QUENTIN LETTS: I thought Jeremy Hunt was making saucer eyes at your sketch writer… but his wife was sitting right behind me!
Jeremy Hunt shot off the diving board with an unorthodox, rather endearing honeypot. He began the Autumn Statement by bellowing, ‘Mr Speaker, I come today with good news. It’s my wife’s birthday! And unlike me, she’s looking younger every year.’ At which he gazed towards the gallery with moony devotion.
At first I thought the rascal was making saucer eyes at your sketchwriter but it turned out that Mrs Hunt, accompanied by their three young pups in school uniform, was sitting almost directly behind me. Most embarrassed she was by the name-check. Shrivelling. With the children digging her in the ribs.
Fifty-two minutes later the Chancellor had done himself, his party and the economy a measure of good. The speech zipped along faster than these things often do. Compared to that unlamented dud Philip Hammond, Mr Hunt was pep personified.
At times it was like watching a giraffe shuffle a silent, solo waltz across its bedroom. The tall and angular Hunt has never been the most liquid of orators but for once he spoke with grace and some effective humour. He teased Sir Keir Starmer by saying the one thing he and the Labour leader had in common was that they had both wanted to see a Jeremy become PM. In Mr Hunt’s case it was himself; in Sir Keir’s case it was J. Corbyn, at whose mention Starmerites shield their eyes and brandish garlic bulbs.
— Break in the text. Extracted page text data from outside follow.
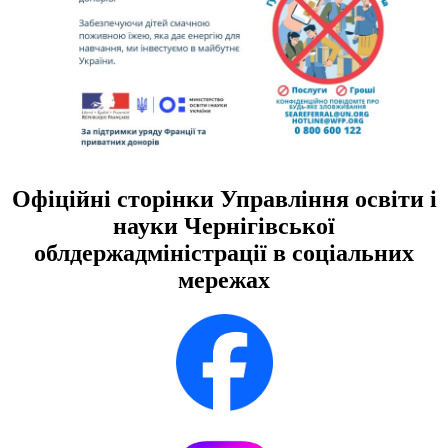
Офіційні сторінки Управління освіти і
науки Чернігівської
облдержадміністрації в соціальних
мережах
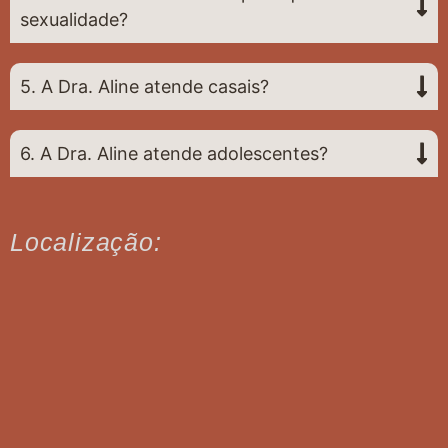
sexualidade?
5. A Dra. Aline atende casais?
6. A Dra. Aline atende adolescentes?
Localização:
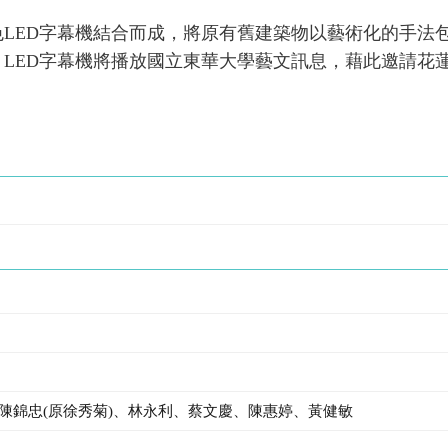
LED字幕機結合而成，將原有舊建築物以藝術化的手法
LED字幕機將播放國立東華大學藝文訊息，藉此邀請花
陳錦忠(原徐秀菊)、林永利、蔡文慶、陳惠婷、黃健敏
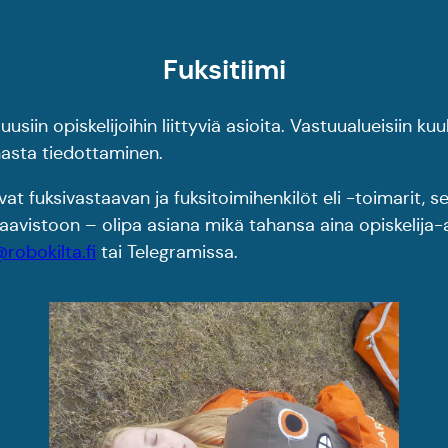
Fuksitiimi
a uusiin opiskelijoihin liittyviä asioita. Vastuualueisii
asta tiedottaminen.
at fuksivastaavan ja fuksitoimihenkilöt eli -toimarit, s
staavistoon – olipa asiana mikä tahansa aina opiskelija
@robokilta.fi
tai Telegramissa.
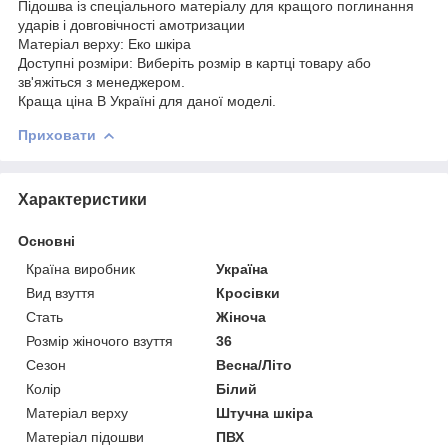
Підошва із спеціального матеріалу для кращого поглинання
ударів і довговічності амотризации
Матеріал верху: Еко шкіра
Доступні розміри: Виберіть розмір в картці товару або
зв'яжіться з менеджером.
Краща ціна В Україні для даної моделі.
Приховати
Характеристики
Основні
Країна виробник
Україна
Вид взуття
Кросівки
Стать
Жіноча
Розмір жіночого взуття
36
Сезон
Весна/Літо
Колір
Білий
Матеріал верху
Штучна шкіра
Матеріал підошви
ПВХ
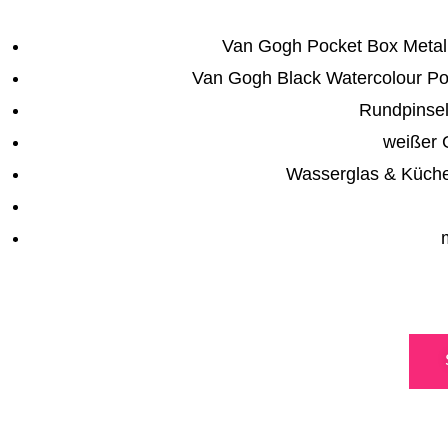
Van Gogh Pocket Box Metalli
Van Gogh Black Watercolour Pos
Rundpinsel
weißer G
Wasserglas & Küchen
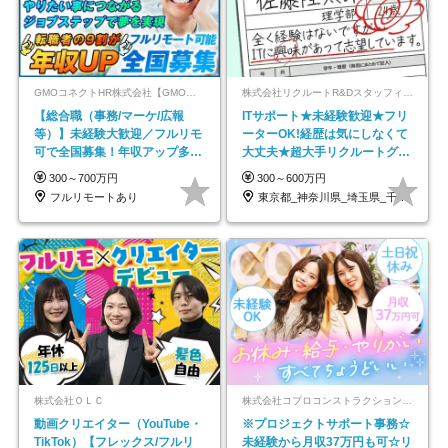
GMOコネクトHR株式会社【GMOインターネットグループ】
株式会社リクルートR&Dスタッフィング【リクルートグループ】
【総合職（事務/マーケ/広報
ITサポート★未経験歓迎★フリ
等）】未経験大歓迎／フルリモ
ーターOK!経歴は気にしなくて
可で全国募集！年収アップ多数
大丈夫★超大手リクルートグル
★年休最大130日★
ープの正社員/sg
300～700万円
300～600万円
フルリモートあり
東京都_神奈川県_埼玉県_千葉県_大阪府…
株式会社ＯＬＣ
株式会社コプロコンストラクション【東証プライム上場コプロ・ホールディングス子会社】
動画クリエイター（YouTube・
※プロジェクトサポート事務☆
TikTok）【フレックス/フルリ
未経験から月収37万円も可☆リ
The Chancellor had done himself, his party and the economy a measure of good after his speech zipped along faster than these things often do
Labour MPs affected ennui. Rachel Reeves, Shadow Chancellor, had remarkably little to say. That did not stop her grinding away for 20 minutes and 36 seconds. Crivens, I felt each one. ‘The time is up,’ intoned Ms Reeves. If only it had been for her. Talking of ‘this Conservative Government’s economic failure’ she went full-Dalek. Ex-ter-min-ate! Ex-ter-min-ate! But what would Labour do better? Of that there was little hint.
The chamber was so full that Tobias Ellwood (Con, Bournemouth East) was reduced to the gangway floor, sitting on the sort of cushion spectators take to Wimbledon. Some teenagers from Ukraine had watched PMQs from upstairs but fled just before Mr Hunt started, the youth of Kyiv having suffered enough.
You always get a few show-offs with A4 pads at the ready, pens poised while a Chancellor recites statistics. David Davis (Con, Haltemprice and Howden) made tiny notes and tried to look shrewd. Barry Gardiner (Lab, Brent North) stood at a rear entrance, making a tremendous show of writing this and that. Head waiter taking table three’s lunch order. For all the sense the Treasury data made to MPs, Mr Hunt might as well have been listing the hymn numbers for Sunday’s matins.
On one side of him sat Rishi Sunak, less suicidal than in recent days. On his other was the Pensions Secretary, Mel Stride. Then Mr Hunt complimented Mr Stride. Being a politician, the latter nodded vigorous agreement. They do love to praise themselves.
Mr Hunt announced 110 measures for growth. Many were so technical, they could have been by-laws concerning municipal urinals. Even Mr Hunt admitted that one allegedly crucial cut was to a levy ‘most people have never heard of’. You don’t necessarily win elections that way. Tory backbenchers only cheered when he finally mentioned the National Insurance cut, but they also murmured approval for the plan to stop benefits to serial work-dodgers. That idea finally provoked shouts from the opposition.
Lucia Hunt, wife of Chancellor Jeremy Hunt, was accompanied by their three young pups in school uniform
Mr Hunt admitted that one allegedly crucial cut was to a levy ‘most people have never heard of’
A couple of Scots Nats started pogo-sticking with crossness. Sir Keir? Barely moved. Half-asleep, possibly.
Altering taxes that ‘most people have never heard of’ is what nerds do when they have spent too many late nights in the Treasury. A vulgar, swashbuckling politician would have gone for something more visceral and cut a really hated burden such as death taxes.
As one of the Hunt children departed the gallery, she shot a shy little ‘goodbye’ wave to her father. But he missed it, being thick in parliamentary debate about tax cuts, as he now will be for days to come.